The "Dying Field", or "Dying Place", was a small plot of land in Canton (now Guangzhou), Qing China, at the turn of the 20th century, where the sick, poor, and those who had given up on life could go to die undisturbed.

==Description==
The field was located in Canton, close to the Pearl River. According to American teacher James Ricalton, who visited and photographed the location in 1900, the field was a littered common area scavenged by stray dogs. Vagrants and the sick would travel from different parts of the city (or sometimes country) to "choose to die". Once in the field, they would be unbothered by passersby. After they succumbed to disease or starvation, their bodies would often remain in the field for several days until authorities came to remove them. The bodies would then be buried in a potter's field.

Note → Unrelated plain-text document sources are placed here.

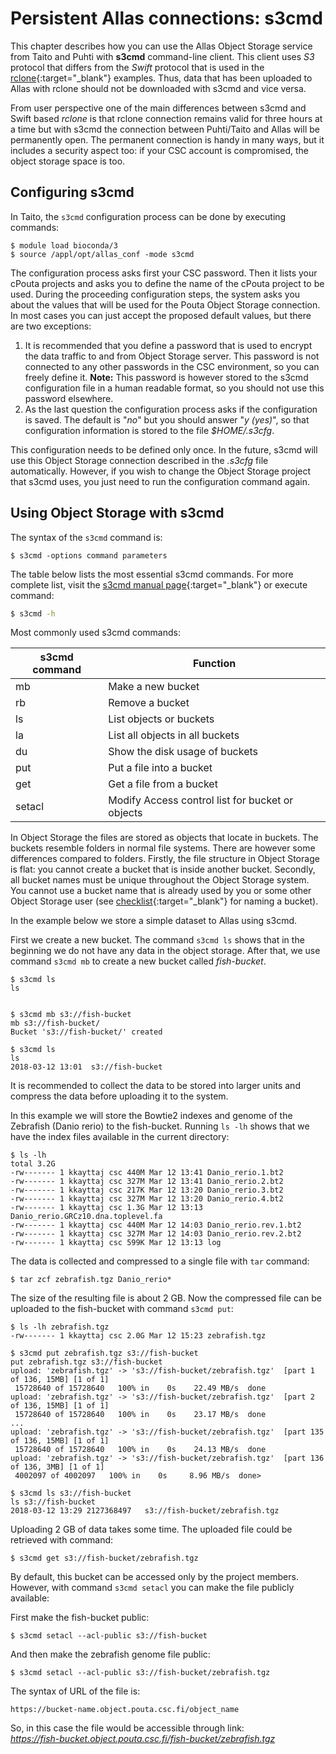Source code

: 
# Persistent Allas connections: s3cmd

This chapter describes how you can use the Allas Object Storage service from Taito and Puhti with **s3cmd** command-line client. This client uses
_S3_ protocol that differs from the _Swift_ protocol that is used in the [rclone](./rclone.md){:target="_blank"} examples. Thus, data that has been uploaded to Allas with rclone should not be downloaded with s3cmd and vice versa.

From user perspective one of the main differences between s3cmd and Swift based _rclone_ is that rclone connection remains valid for three hours at a time but with s3cmd the connection between Puhti/Taito and Allas will be permanently open. The permanent connection is handy in many ways, but it includes a security aspect too: if your CSC account is compromised, the object storage space is too.


## Configuring s3cmd
In Taito, the `s3cmd` configuration process can be done by executing commands:

```
$ module load bioconda/3
$ source /appl/opt/allas_conf -mode s3cmd
```

The configuration process asks first your CSC password. Then it lists your cPouta projects and asks you to define the name of the cPouta project to be used. During the proceeding configuration steps, the system asks you about the values that will be used for the Pouta Object Storage connection. In most cases you can just accept the proposed default values, but there are two exceptions:

   1.  It is recommended that you define a password that is used to encrypt the data traffic to and from Object Storage server. This password is not connected to any other passwords in the CSC environment, so you can freely define it. **Note:** This password is however stored to the s3cmd configuration file in a human readable format, so you should not use this password elsewhere. 
   2.  As the last question the configuration process asks if the configuration is saved. The default is "*no*" but you should answer "*y (yes)*", so that configuration information is stored to the file _$HOME/.s3cfg_.

This configuration needs to be defined only once. In the future, s3cmd will use this Object Storage connection described in the _.s3cfg_ file automatically. However, if you wish to change the Object Storage project that s3cmd uses, you just need to run the configuration command again.
 
## Using Object Storage with s3cmd

The syntax of the `s3cmd` command is:

```
$ s3cmd -options command parameters
```

The table below lists the most essential s3cmd commands. For more complete list, visit the [s3cmd manual page](https://s3tools.org/usage){:target="_blank"} or execute command:

```bash
$ s3cmd -h
```


Most commonly used s3cmd commands:

| s3cmd command | Function 			|
|-----	 |----					|
| mb 	 | Make a new bucket 			|
| rb 	 | Remove a bucket 			|
| ls 	 | List objects or buckets 		|
| la 	 | List all objects in all buckets 	|
| du 	 | Show the disk usage of buckets 	|
| put 	 | Put a file into a bucket 		|
| get 	 | Get a file from a bucket 		|
| setacl | Modify Access control list for bucket or objects |

In Object Storage the files are stored as objects that locate in buckets. The buckets resemble folders in normal file systems. There are however some differences compared to folders. Firstly, the file structure in Object Storage is flat: you cannot create a bucket that is inside another bucket. Secondly, all bucket names must be unique throughout the Object Storage system. You cannot use a bucket name that is already used by you or some other Object Storage user (see [checklist](../introduction.md#naming_bucket){:target="_blank"} for naming a bucket).

In the example below we store a simple dataset to Allas using s3cmd.

First we create a new bucket. The command `s3cmd ls` shows that in the beginning we do not have any data in the object storage. After that, we use command `s3cmd mb` to create a new bucket called _fish-bucket_.

```shell
$ s3cmd ls
ls
 
```

```shell
$ s3cmd mb s3://fish-bucket
mb s3://fish-bucket/
Bucket 's3://fish-bucket/' created
```

```shell
$ s3cmd ls
ls
2018-03-12 13:01  s3://fish-bucket
```
It is recommended to collect the data to be stored into larger units and compress the data before uploading it to the system.

In this example we will store the Bowtie2 indexes and genome of the Zebrafish (Danio rerio) to the fish-bucket. Running `ls -lh` shows that we have the index files available in the current directory:

```shell
$ ls -lh
total 3.2G
-rw------- 1 kkayttaj csc 440M Mar 12 13:41 Danio_rerio.1.bt2
-rw------- 1 kkayttaj csc 327M Mar 12 13:41 Danio_rerio.2.bt2
-rw------- 1 kkayttaj csc 217K Mar 12 13:20 Danio_rerio.3.bt2
-rw------- 1 kkayttaj csc 327M Mar 12 13:20 Danio_rerio.4.bt2
-rw------- 1 kkayttaj csc 1.3G Mar 12 13:13 Danio_rerio.GRCz10.dna.toplevel.fa
-rw------- 1 kkayttaj csc 440M Mar 12 14:03 Danio_rerio.rev.1.bt2
-rw------- 1 kkayttaj csc 327M Mar 12 14:03 Danio_rerio.rev.2.bt2
-rw------- 1 kkayttaj csc 599K Mar 12 13:13 log
```

The data is collected and compressed to a single file with `tar` command:

```
$ tar zcf zebrafish.tgz Danio_rerio*
```
<a id="s3cmd-put"></a>


The size of the resulting file is about 2 GB. Now the compressed file can be uploaded to the fish-bucket with command `s3cmd put`:

```shell
$ ls -lh zebrafish.tgz
-rw------- 1 kkayttaj csc 2.0G Mar 12 15:23 zebrafish.tgz
```

```shell
$ s3cmd put zebrafish.tgz s3://fish-bucket
put zebrafish.tgz s3://fish-bucket
upload: 'zebrafish.tgz' -> 's3://fish-bucket/zebrafish.tgz'  [part 1 of 136, 15MB] [1 of 1]
 15728640 of 15728640   100% in    0s    22.49 MB/s  done
upload: 'zebrafish.tgz' -> 's3://fish-bucket/zebrafish.tgz'  [part 2 of 136, 15MB] [1 of 1]
 15728640 of 15728640   100% in    0s    23.17 MB/s  done
...
upload: 'zebrafish.tgz' -> 's3://fish-bucket/zebrafish.tgz'  [part 135 of 136, 15MB] [1 of 1]
 15728640 of 15728640   100% in    0s    24.13 MB/s  done
upload: 'zebrafish.tgz' -> 's3://fish-bucket/zebrafish.tgz'  [part 136 of 136, 3MB] [1 of 1]
 4002097 of 4002097   100% in    0s     8.96 MB/s  done>
```



```shell
$ s3cmd ls s3://fish-bucket
ls s3://fish-bucket
2018-03-12 13:29 2127368497   s3://fish-bucket/zebrafish.tgz
```
<a id="s3cmd-get"></a>

Uploading 2 GB of data takes some time. The uploaded file could be retrieved with command:

```
$ s3cmd get s3://fish-bucket/zebrafish.tgz
```

By default, this bucket can be accessed only by the project members. However, with command `s3cmd setacl` you can make the file publicly available:

First make the fish-bucket public:

```
$ s3cmd setacl --acl-public s3://fish-bucket
```

And then make the zebrafish genome file public:
```
$ s3cmd setacl --acl-public s3://fish-bucket/zebrafish.tgz
```

The syntax of URL of the file is:

```
https://bucket-name.object.pouta.csc.fi/object_name
```

So, in this case the file would be accessible through link:  
_https://fish-bucket.object.pouta.csc.fi/fish-bucket/zebrafish.tgz_

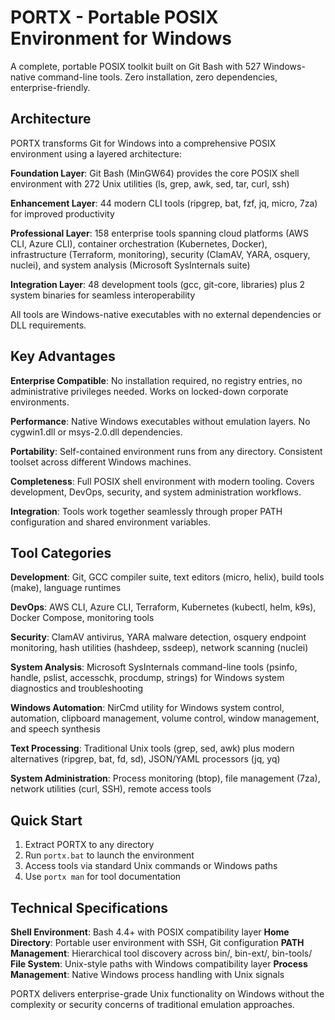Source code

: # PORTX - Portable POSIX Environment for Windows

A complete, portable POSIX toolkit built on Git Bash with 527 Windows-native command-line tools. Zero installation, zero dependencies, enterprise-friendly.

## Architecture

PORTX transforms Git for Windows into a comprehensive POSIX environment using a layered architecture:

**Foundation Layer**: Git Bash (MinGW64) provides the core POSIX shell environment with 272 Unix utilities (ls, grep, awk, sed, tar, curl, ssh)

**Enhancement Layer**: 44 modern CLI tools (ripgrep, bat, fzf, jq, micro, 7za) for improved productivity

**Professional Layer**: 158 enterprise tools spanning cloud platforms (AWS CLI, Azure CLI), container orchestration (Kubernetes, Docker), infrastructure (Terraform, monitoring), security (ClamAV, YARA, osquery, nuclei), and system analysis (Microsoft SysInternals suite)

**Integration Layer**: 48 development tools (gcc, git-core, libraries) plus 2 system binaries for seamless interoperability

All tools are Windows-native executables with no external dependencies or DLL requirements.

## Key Advantages

**Enterprise Compatible**: No installation required, no registry entries, no administrative privileges needed. Works on locked-down corporate environments.

**Performance**: Native Windows executables without emulation layers. No cygwin1.dll or msys-2.0.dll dependencies.

**Portability**: Self-contained environment runs from any directory. Consistent toolset across different Windows machines.

**Completeness**: Full POSIX shell environment with modern tooling. Covers development, DevOps, security, and system administration workflows.

**Integration**: Tools work together seamlessly through proper PATH configuration and shared environment variables.

## Tool Categories

**Development**: Git, GCC compiler suite, text editors (micro, helix), build tools (make), language runtimes

**DevOps**: AWS CLI, Azure CLI, Terraform, Kubernetes (kubectl, helm, k9s), Docker Compose, monitoring tools

**Security**: ClamAV antivirus, YARA malware detection, osquery endpoint monitoring, hash utilities (hashdeep, ssdeep), network scanning (nuclei)

**System Analysis**: Microsoft SysInternals command-line tools (psinfo, handle, pslist, accesschk, procdump, strings) for Windows system diagnostics and troubleshooting

**Windows Automation**: NirCmd utility for Windows system control, automation, clipboard management, volume control, window management, and speech synthesis

**Text Processing**: Traditional Unix tools (grep, sed, awk) plus modern alternatives (ripgrep, bat, fd, sd), JSON/YAML processors (jq, yq)

**System Administration**: Process monitoring (btop), file management (7za), network utilities (curl, SSH), remote access tools

## Quick Start

1. Extract PORTX to any directory
2. Run `portx.bat` to launch the environment
3. Access tools via standard Unix commands or Windows paths
4. Use `portx man` for tool documentation

## Technical Specifications

**Shell Environment**: Bash 4.4+ with POSIX compatibility layer
**Home Directory**: Portable user environment with SSH, Git configuration
**PATH Management**: Hierarchical tool discovery across bin/, bin-ext/, bin-tools/
**File System**: Unix-style paths with Windows compatibility layer
**Process Management**: Native Windows process handling with Unix signals

PORTX delivers enterprise-grade Unix functionality on Windows without the complexity or security concerns of traditional emulation approaches.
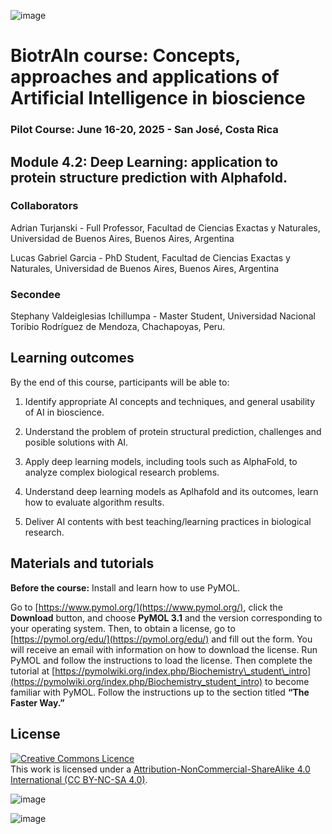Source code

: ![image](https://github.com/user-attachments/assets/c8f408d4-3f11-4c67-a3b6-7c4442f410e3)

# BiotrAIn course: Concepts, approaches and applications of Artificial Intelligence in bioscience

### Pilot Course: June 16-20, 2025 - San José, Costa Rica

## Module 4.2: Deep Learning: application to protein structure prediction with Alphafold.



### Collaborators

Adrian Turjanski - Full Professor, Facultad de Ciencias Exactas y Naturales, Universidad de Buenos Aires, Buenos Aires, Argentina

Lucas Gabriel Garcia - PhD Student, Facultad de Ciencias Exactas y Naturales, Universidad de Buenos Aires, Buenos Aires, Argentina

### Secondee

Stephany Valdeiglesias Ichillumpa - Master Student, Universidad Nacional Toribio Rodríguez de Mendoza, Chachapoyas, Peru.

## Learning outcomes
By the end of this course, participants will be able to: 

1. Identify appropriate AI concepts and techniques, and general usability of AI in bioscience. 

2. Understand the problem of protein structural prediction, challenges and posible solutions with AI.
    
3. Apply deep learning models, including tools such as AlphaFold, to analyze complex biological research problems.
    
4. Understand deep learning models as Aplhafold and its outcomes, learn how to evaluate algorithm results.  
    
5. Deliver AI contents with best teaching/learning practices in biological research.
   
## Materials and tutorials

**Before the course:** Install and learn how to use PyMOL.

Go to [https://www.pymol.org/](https://www.pymol.org/), click the **Download** button, and choose **PyMOL 3.1** and the version corresponding to your operating system.
Then, to obtain a license, go to [https://pymol.org/edu/](https://pymol.org/edu/) and fill out the form. You will receive an email with information on how to download the license.
Run PyMOL and follow the instructions to load the license.
Then complete the tutorial at [https://pymolwiki.org/index.php/Biochemistry\_student\_intro](https://pymolwiki.org/index.php/Biochemistry_student_intro) to become familiar with PyMOL. Follow the instructions up to the section titled **“The Faster Way.”**


## License
<a rel="license" href="http://creativecommons.org/licenses/by/4.0/"><img alt="Creative Commons Licence" style="border-width:0" src="https://i.creativecommons.org/l/by-nc-sa/4.0/88x31.png" /></a><br />This work is licensed under a <a rel="license" href="https://creativecommons.org/licenses/by-nc-sa/4.0/">Attribution-NonCommercial-ShareAlike 4.0 International (CC BY-NC-SA 4.0)</a>.

![image](https://github.com/user-attachments/assets/33d0775f-902c-4a0c-8bbc-6a7c7947a132)

![image](https://github.com/user-attachments/assets/33d0775f-902c-4a0c-8bbc-6a7c7947a132)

Ricalton, describing a scene he photographed in the field, wrote:

I attempted to catch a view of others, who, having a trifle more vitality left, crawled away on hands and knees. His glassy, fixed gaze tells how soon his long, hard struggle will be over; how soon even the grimy rags that cover his nakedness will be unnecessary. With a stone for his pillow, a sack for his garment, without food or friends, an uncoffined grave will soon be his; he has begged a fellow mortal for work, but it was refused him. Would that the vast numbers who squander extravagantly and needlessly unearned wealth could witness the innumerable instances like this⁠—of existence so full of suffering that death is welcome. This far-gone case of destitution and misery is not the only one in this last retreat of human agony; you see another in the distance, probably a new arrival, as he has yet strength to sit erect.